Collected data
=== Section Start ===

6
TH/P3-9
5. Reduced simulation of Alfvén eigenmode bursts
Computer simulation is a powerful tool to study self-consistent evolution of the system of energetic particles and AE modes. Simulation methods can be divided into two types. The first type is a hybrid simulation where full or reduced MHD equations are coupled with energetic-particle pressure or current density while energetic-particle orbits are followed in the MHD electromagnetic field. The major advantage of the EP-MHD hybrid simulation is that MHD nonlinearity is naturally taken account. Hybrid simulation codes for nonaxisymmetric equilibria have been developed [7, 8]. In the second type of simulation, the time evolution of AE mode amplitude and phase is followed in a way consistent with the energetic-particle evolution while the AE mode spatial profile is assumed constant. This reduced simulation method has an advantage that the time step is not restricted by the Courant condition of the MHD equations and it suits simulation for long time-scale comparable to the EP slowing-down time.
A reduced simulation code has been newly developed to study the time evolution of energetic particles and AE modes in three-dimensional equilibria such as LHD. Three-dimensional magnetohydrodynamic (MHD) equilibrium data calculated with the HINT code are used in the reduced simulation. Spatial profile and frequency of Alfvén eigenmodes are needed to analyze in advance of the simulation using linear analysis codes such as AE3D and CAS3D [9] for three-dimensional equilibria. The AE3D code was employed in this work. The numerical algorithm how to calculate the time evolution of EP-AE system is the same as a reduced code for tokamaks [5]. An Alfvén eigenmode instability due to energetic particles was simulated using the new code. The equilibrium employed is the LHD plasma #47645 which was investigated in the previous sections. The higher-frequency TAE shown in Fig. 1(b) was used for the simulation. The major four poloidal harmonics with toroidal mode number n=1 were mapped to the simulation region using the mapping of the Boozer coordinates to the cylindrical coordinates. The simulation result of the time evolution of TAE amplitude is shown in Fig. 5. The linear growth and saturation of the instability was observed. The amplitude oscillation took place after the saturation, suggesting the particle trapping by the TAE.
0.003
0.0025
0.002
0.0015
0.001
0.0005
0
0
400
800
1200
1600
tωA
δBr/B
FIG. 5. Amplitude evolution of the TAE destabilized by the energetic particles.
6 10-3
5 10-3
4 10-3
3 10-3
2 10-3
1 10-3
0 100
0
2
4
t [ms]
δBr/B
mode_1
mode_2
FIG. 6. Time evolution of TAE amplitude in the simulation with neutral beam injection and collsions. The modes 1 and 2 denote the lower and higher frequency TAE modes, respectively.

=== Section End ===
=== Section Start ===

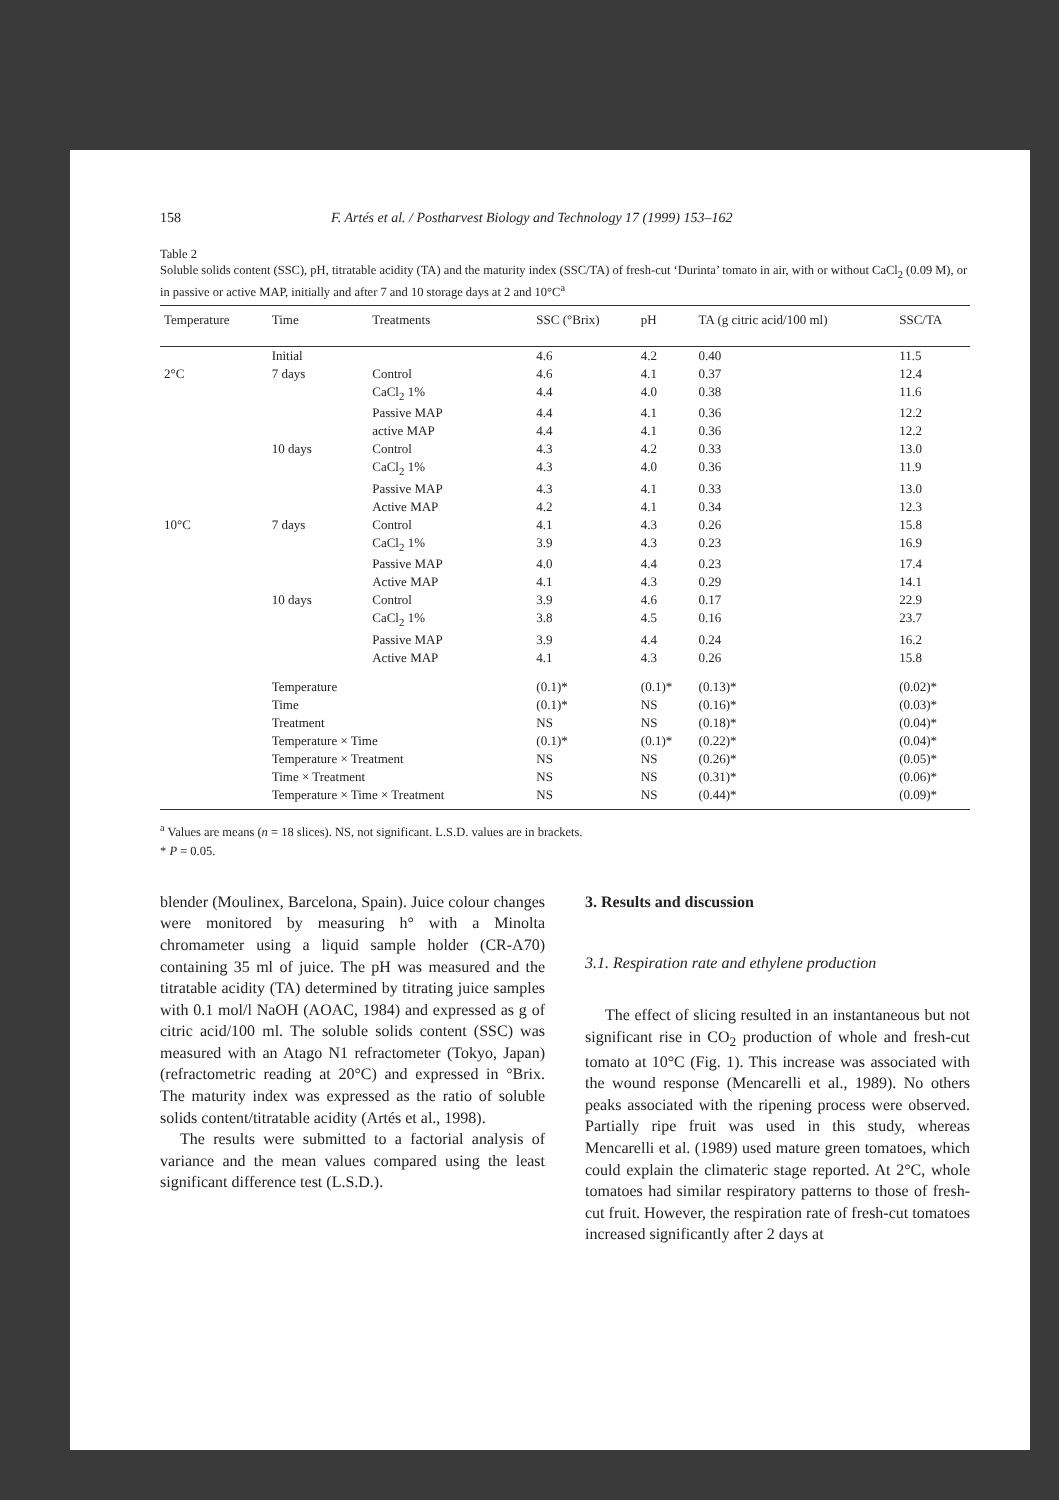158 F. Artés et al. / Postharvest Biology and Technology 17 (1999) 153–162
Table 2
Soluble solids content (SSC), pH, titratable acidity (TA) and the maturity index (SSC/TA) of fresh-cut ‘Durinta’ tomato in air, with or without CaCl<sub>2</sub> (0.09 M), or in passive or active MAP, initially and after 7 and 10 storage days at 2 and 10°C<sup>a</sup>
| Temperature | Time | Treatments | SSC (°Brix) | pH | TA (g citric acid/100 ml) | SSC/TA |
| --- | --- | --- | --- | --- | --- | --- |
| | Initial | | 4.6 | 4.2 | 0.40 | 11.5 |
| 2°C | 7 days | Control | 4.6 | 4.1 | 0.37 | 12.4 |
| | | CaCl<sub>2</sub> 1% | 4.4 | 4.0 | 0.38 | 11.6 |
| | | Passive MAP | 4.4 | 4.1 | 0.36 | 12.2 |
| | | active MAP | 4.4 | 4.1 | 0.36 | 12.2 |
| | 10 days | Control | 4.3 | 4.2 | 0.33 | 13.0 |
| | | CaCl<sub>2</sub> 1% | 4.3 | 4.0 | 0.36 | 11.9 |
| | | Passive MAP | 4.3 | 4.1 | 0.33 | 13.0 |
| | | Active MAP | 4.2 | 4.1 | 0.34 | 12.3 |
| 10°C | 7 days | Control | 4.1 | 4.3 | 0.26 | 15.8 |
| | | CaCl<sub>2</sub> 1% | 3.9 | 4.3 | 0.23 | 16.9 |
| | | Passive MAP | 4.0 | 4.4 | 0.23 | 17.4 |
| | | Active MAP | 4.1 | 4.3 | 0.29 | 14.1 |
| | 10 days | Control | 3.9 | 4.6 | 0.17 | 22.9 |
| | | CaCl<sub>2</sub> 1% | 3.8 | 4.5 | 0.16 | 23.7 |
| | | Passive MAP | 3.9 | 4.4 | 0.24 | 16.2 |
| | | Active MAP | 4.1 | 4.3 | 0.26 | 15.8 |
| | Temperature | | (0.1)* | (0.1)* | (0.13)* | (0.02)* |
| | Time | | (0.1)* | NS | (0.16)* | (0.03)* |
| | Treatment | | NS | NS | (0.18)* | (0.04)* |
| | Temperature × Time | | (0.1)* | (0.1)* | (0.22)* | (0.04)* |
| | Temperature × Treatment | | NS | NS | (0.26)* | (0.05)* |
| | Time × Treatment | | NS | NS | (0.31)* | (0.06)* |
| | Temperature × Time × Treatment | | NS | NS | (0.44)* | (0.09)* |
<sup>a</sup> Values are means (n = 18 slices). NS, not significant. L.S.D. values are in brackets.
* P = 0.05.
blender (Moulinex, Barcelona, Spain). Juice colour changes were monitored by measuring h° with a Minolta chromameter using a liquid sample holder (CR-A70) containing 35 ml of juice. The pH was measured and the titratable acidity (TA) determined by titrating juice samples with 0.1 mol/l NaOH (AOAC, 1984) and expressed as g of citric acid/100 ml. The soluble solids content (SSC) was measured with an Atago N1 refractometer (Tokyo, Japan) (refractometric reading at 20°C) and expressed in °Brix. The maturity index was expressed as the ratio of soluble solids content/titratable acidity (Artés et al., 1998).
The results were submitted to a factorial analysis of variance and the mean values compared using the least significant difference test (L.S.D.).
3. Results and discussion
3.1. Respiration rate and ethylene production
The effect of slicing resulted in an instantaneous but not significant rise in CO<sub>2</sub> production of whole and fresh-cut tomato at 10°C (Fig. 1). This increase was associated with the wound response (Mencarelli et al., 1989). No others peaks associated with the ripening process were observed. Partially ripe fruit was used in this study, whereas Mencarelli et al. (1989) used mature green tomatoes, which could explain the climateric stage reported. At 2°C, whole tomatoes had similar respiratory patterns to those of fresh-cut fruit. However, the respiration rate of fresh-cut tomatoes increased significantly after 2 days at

=== Section End ===
=== Section Start ===

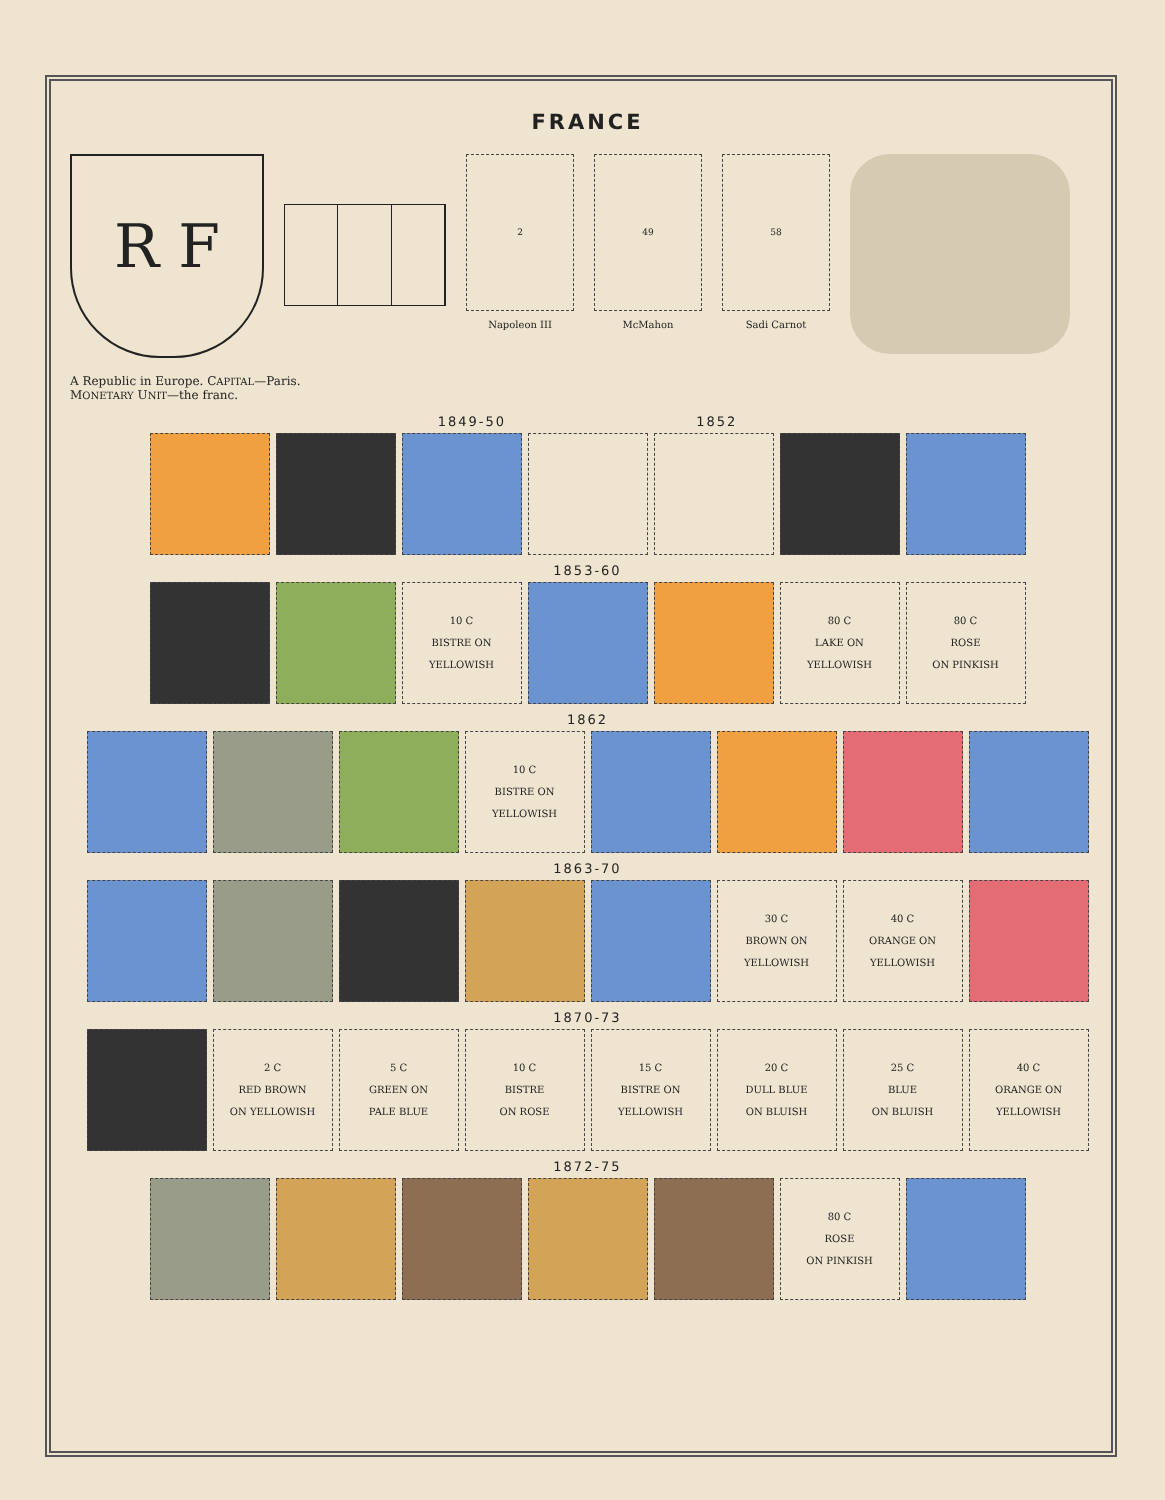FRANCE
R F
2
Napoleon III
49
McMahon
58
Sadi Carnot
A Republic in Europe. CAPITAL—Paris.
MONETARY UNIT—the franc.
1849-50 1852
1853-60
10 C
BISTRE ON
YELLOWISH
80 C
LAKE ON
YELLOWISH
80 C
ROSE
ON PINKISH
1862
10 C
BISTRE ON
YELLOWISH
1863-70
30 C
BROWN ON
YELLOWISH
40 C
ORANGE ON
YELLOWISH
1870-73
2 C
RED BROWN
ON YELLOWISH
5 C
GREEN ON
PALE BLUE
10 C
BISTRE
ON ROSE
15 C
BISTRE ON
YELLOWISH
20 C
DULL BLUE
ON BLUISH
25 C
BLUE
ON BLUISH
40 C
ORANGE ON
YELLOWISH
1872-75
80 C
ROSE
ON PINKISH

=== Section End ===

◆ **WHAT TO DO**
Looking at the entries, how many lines contain the string "values"? The answer is that number alone.

◆ **SOLUTION**
2